TEXT:
★ ★ ★

Run the initialization (this takes forever to download):

sudo kubeadm init --config=/etc/kubernetes/kubeadm-config.yaml --upload-certs

## Save the output! You need the join commands
## Copy the kubeconfig for kubectl access
mkdir -p $HOME/.kube
sudo cp -i /etc/kubernetes/admin.conf $HOME/.kube/config
sudo chown $(id -u):$(id -g) $HOME/.kube/config

If initialization fails: Check systemd logs with journalctl -xeu kubelet and fix whatever broke. Common issues:

  • Port 6443 already in use
  • Container runtime not configured properly
  • Swap still enabled despite earlier commands

Add Control Plane Nodes (For HA)

On additional control plane nodes:

## Use the join command from kubeadm init output
sudo kubeadm join k8s-api.yourdomain.com:6443 \
  --token <token-from-init> \
  --discovery-token-ca-cert-hash sha256:<hash-from-init> \
  --control-plane \
  --certificate-key <cert-key-from-init>

## Set up kubectl access
mkdir -p $HOME/.kube
sudo cp -i /etc/kubernetes/admin.conf $HOME/.kube/config
sudo chown $(id -u):$(id -g) $HOME/.kube/config

Install Pod Network (CNI Plugin)

★ ★ ★

DATASET:
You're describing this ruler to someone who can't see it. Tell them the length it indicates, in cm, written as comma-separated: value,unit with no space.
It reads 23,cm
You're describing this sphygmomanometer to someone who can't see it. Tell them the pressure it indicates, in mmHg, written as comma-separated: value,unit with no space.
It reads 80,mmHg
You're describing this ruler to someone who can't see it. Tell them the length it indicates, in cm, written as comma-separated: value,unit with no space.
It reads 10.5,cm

★ ★ ★

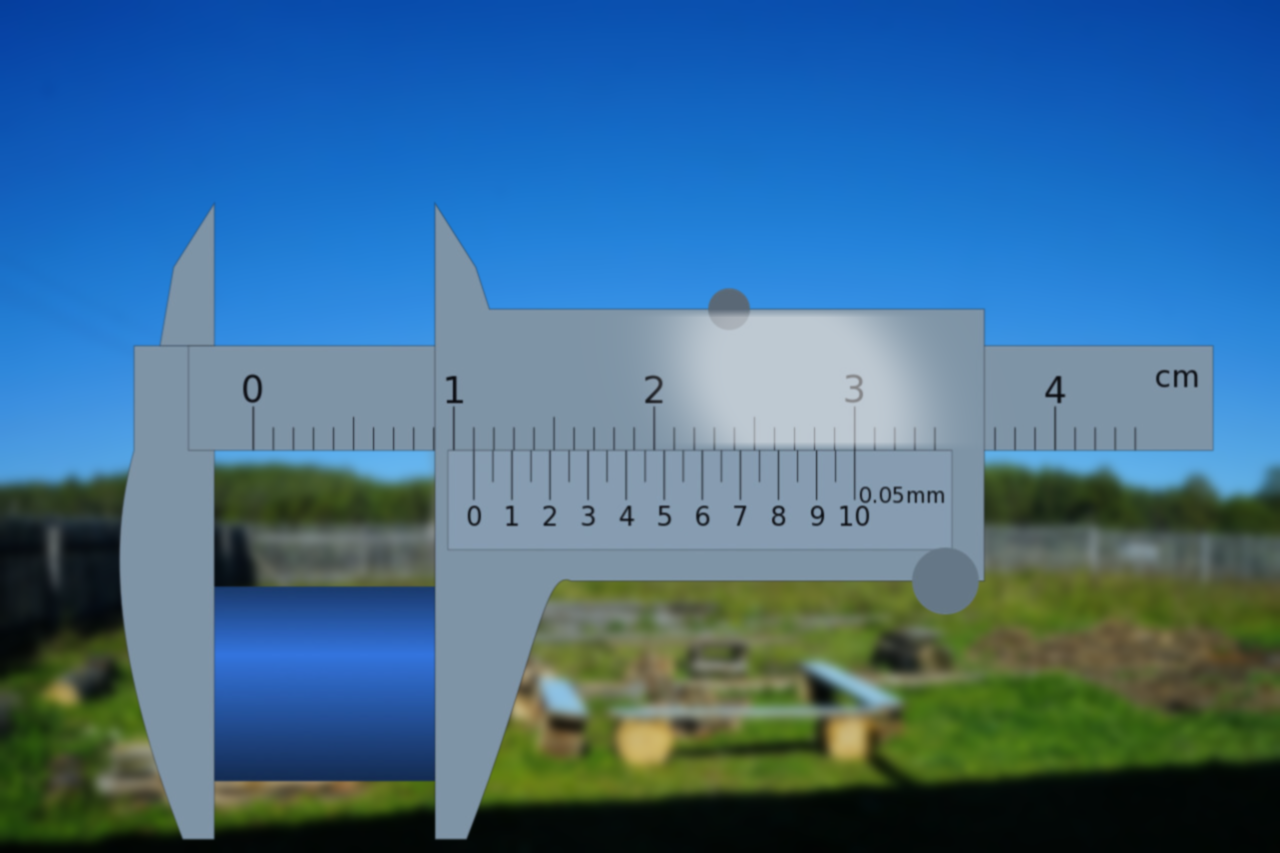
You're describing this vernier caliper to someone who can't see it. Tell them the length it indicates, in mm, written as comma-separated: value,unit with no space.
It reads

★ ★ ★

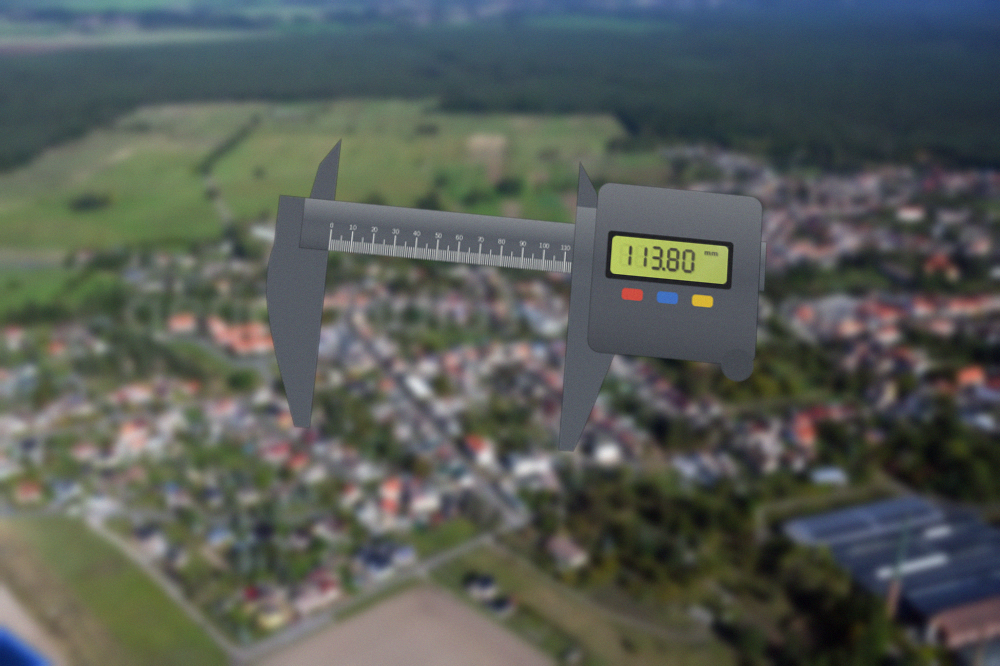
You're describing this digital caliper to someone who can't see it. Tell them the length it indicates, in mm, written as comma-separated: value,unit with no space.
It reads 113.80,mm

★ ★ ★

PROBLEMS TO WORK ON:
A: In the kubeadm setup text, return everything from "## Set up kubectl" down to "Network (CNI Plugin)".
B: Answer the following from the kubeadm setup text:
(i) What command does it give for checking systemd logs when initialization fails?
(ii) Which port does the kubeadm join command connect to on the API endpoint?
(iii) Which flag in the join command marks the new node as a control plane node?

ANSWERS TO THE TASKS:
A:
## Set up kubectl access
mkdir -p $HOME/.kube
sudo cp -i /etc/kubernetes/admin.conf $HOME/.kube/config
sudo chown $(id -u):$(id -g) $HOME/.kube/config

Install Pod Network (CNI Plugin)

B:
(i) journalctl -xeu kubelet
(ii) 6443
(iii) --control-plane